Task statement:
Starting at the line that contains "You can similarly", transcribe each line exactly through the last line of the data. Include nothing else.

Entries shown:
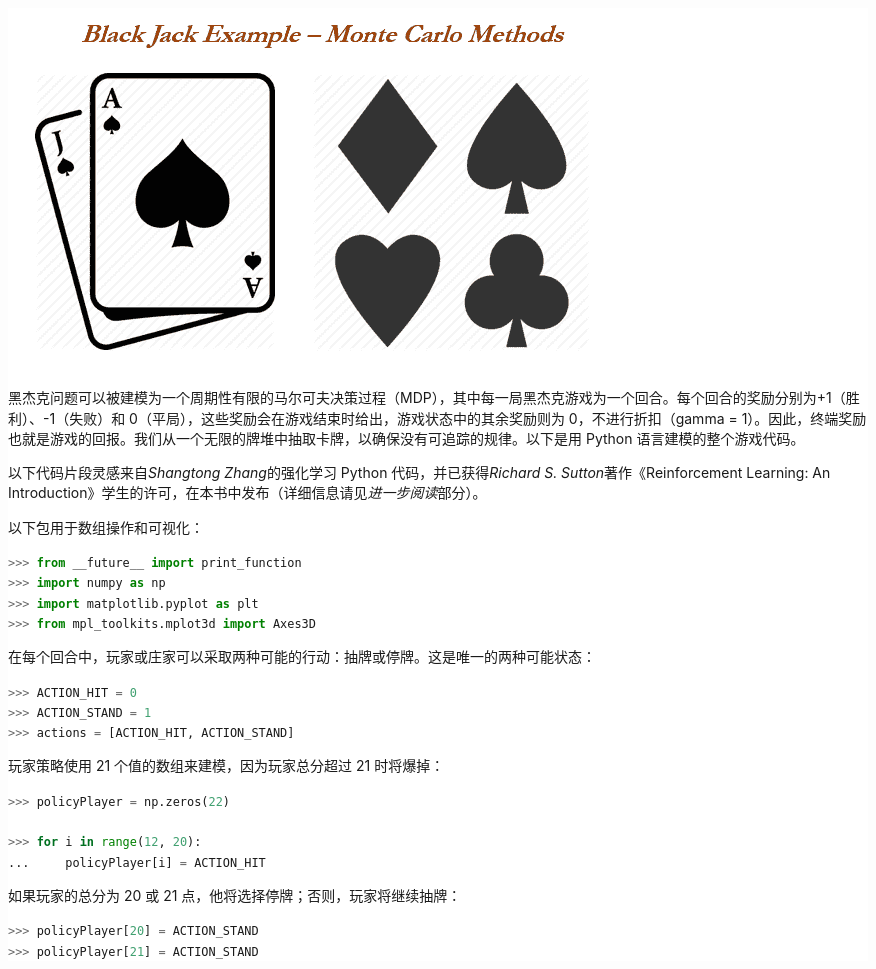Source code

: ![](img/a2357e08-6d21-41db-b26a-257ee659ea18.png)

黑杰克问题可以被建模为一个周期性有限的马尔可夫决策过程（MDP），其中每一局黑杰克游戏为一个回合。每个回合的奖励分别为+1（胜利）、-1（失败）和 0（平局），这些奖励会在游戏结束时给出，游戏状态中的其余奖励则为 0，不进行折扣（gamma = 1）。因此，终端奖励也就是游戏的回报。我们从一个无限的牌堆中抽取卡牌，以确保没有可追踪的规律。以下是用 Python 语言建模的整个游戏代码。

以下代码片段灵感来自*Shangtong Zhang*的强化学习 Python 代码，并已获得*Richard S. Sutton*著作《Reinforcement Learning: An Introduction》学生的许可，在本书中发布（详细信息请见*进一步阅读*部分）。

以下包用于数组操作和可视化：

```py
>>> from __future__ import print_function 
>>> import numpy as np 
>>> import matplotlib.pyplot as plt 
>>> from mpl_toolkits.mplot3d import Axes3D 
```

在每个回合中，玩家或庄家可以采取两种可能的行动：抽牌或停牌。这是唯一的两种可能状态：

```py
>>> ACTION_HIT = 0 
>>> ACTION_STAND = 1   
>>> actions = [ACTION_HIT, ACTION_STAND] 
```

玩家策略使用 21 个值的数组来建模，因为玩家总分超过 21 时将爆掉：

```py
>>> policyPlayer = np.zeros(22) 

>>> for i in range(12, 20): 
...     policyPlayer[i] = ACTION_HIT 
```

如果玩家的总分为 20 或 21 点，他将选择停牌；否则，玩家将继续抽牌：

```py
>>> policyPlayer[20] = ACTION_STAND 
>>> policyPlayer[21] = ACTION_STAND 
```
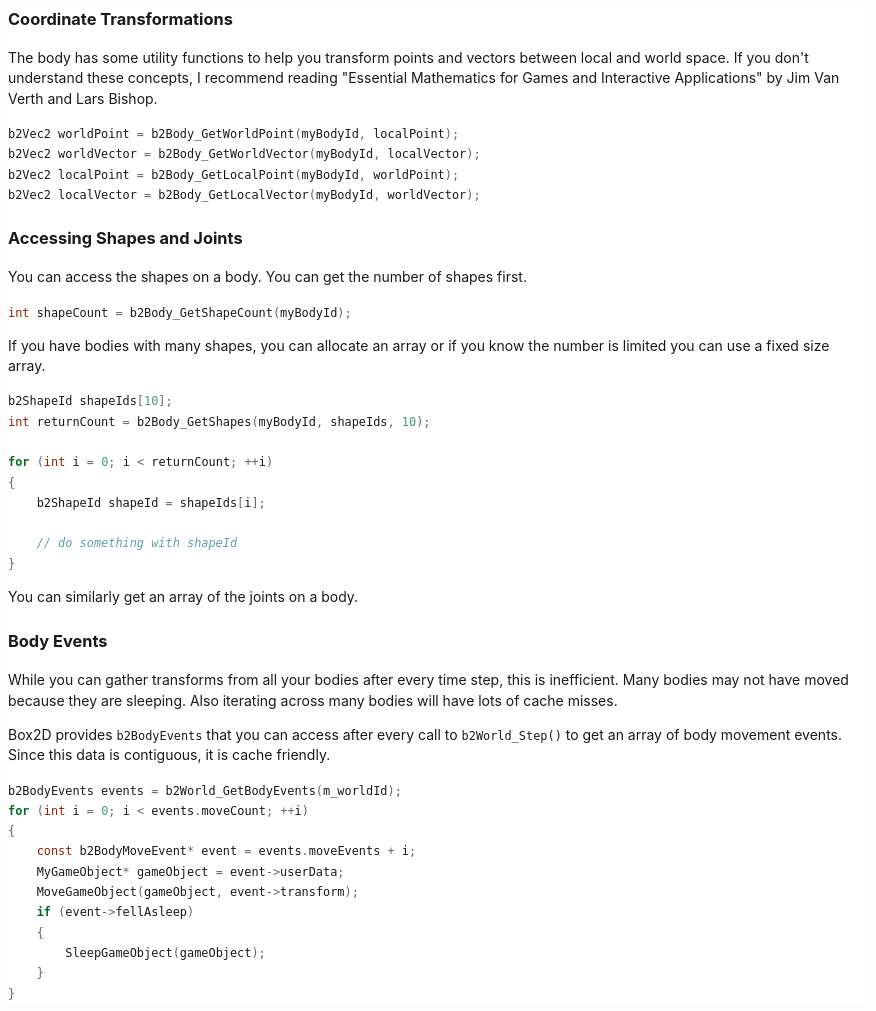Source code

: ### Coordinate Transformations
The body has some utility functions to help you transform points
and vectors between local and world space. If you don't understand
these concepts, I recommend reading \"Essential Mathematics for Games and
Interactive Applications\" by Jim Van Verth and Lars Bishop.

```c
b2Vec2 worldPoint = b2Body_GetWorldPoint(myBodyId, localPoint);
b2Vec2 worldVector = b2Body_GetWorldVector(myBodyId, localVector);
b2Vec2 localPoint = b2Body_GetLocalPoint(myBodyId, worldPoint);
b2Vec2 localVector = b2Body_GetLocalVector(myBodyId, worldVector);
```

### Accessing Shapes and Joints
You can access the shapes on a body. You can get the number of shapes first.

```c
int shapeCount = b2Body_GetShapeCount(myBodyId);
```

If you have bodies with many shapes, you can allocate an array or if you
know the number is limited you can use a fixed size array.

```c
b2ShapeId shapeIds[10];
int returnCount = b2Body_GetShapes(myBodyId, shapeIds, 10);

for (int i = 0; i < returnCount; ++i)
{
    b2ShapeId shapeId = shapeIds[i];

    // do something with shapeId
}
```

You can similarly get an array of the joints on a body.

### Body Events
While you can gather transforms from all your bodies after every time step, this is inefficient.
Many bodies may not have moved because they are sleeping. Also iterating across many bodies
will have lots of cache misses.

Box2D provides `b2BodyEvents` that you can access after every call to `b2World_Step()` to get
an array of body movement events. Since this data is contiguous, it is cache friendly.

```c
b2BodyEvents events = b2World_GetBodyEvents(m_worldId);
for (int i = 0; i < events.moveCount; ++i)
{
    const b2BodyMoveEvent* event = events.moveEvents + i;
    MyGameObject* gameObject = event->userData;
    MoveGameObject(gameObject, event->transform);
    if (event->fellAsleep)
    {
        SleepGameObject(gameObject);
    }
}
```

Answer to this problem:
You can similarly get an array of the joints on a body.

### Body Events
While you can gather transforms from all your bodies after every time step, this is inefficient.
Many bodies may not have moved because they are sleeping. Also iterating across many bodies
will have lots of cache misses.

Box2D provides `b2BodyEvents` that you can access after every call to `b2World_Step()` to get
an array of body movement events. Since this data is contiguous, it is cache friendly.

```c
b2BodyEvents events = b2World_GetBodyEvents(m_worldId);
for (int i = 0; i < events.moveCount; ++i)
{
    const b2BodyMoveEvent* event = events.moveEvents + i;
    MyGameObject* gameObject = event->userData;
    MoveGameObject(gameObject, event->transform);
    if (event->fellAsleep)
    {
        SleepGameObject(gameObject);
    }
}
```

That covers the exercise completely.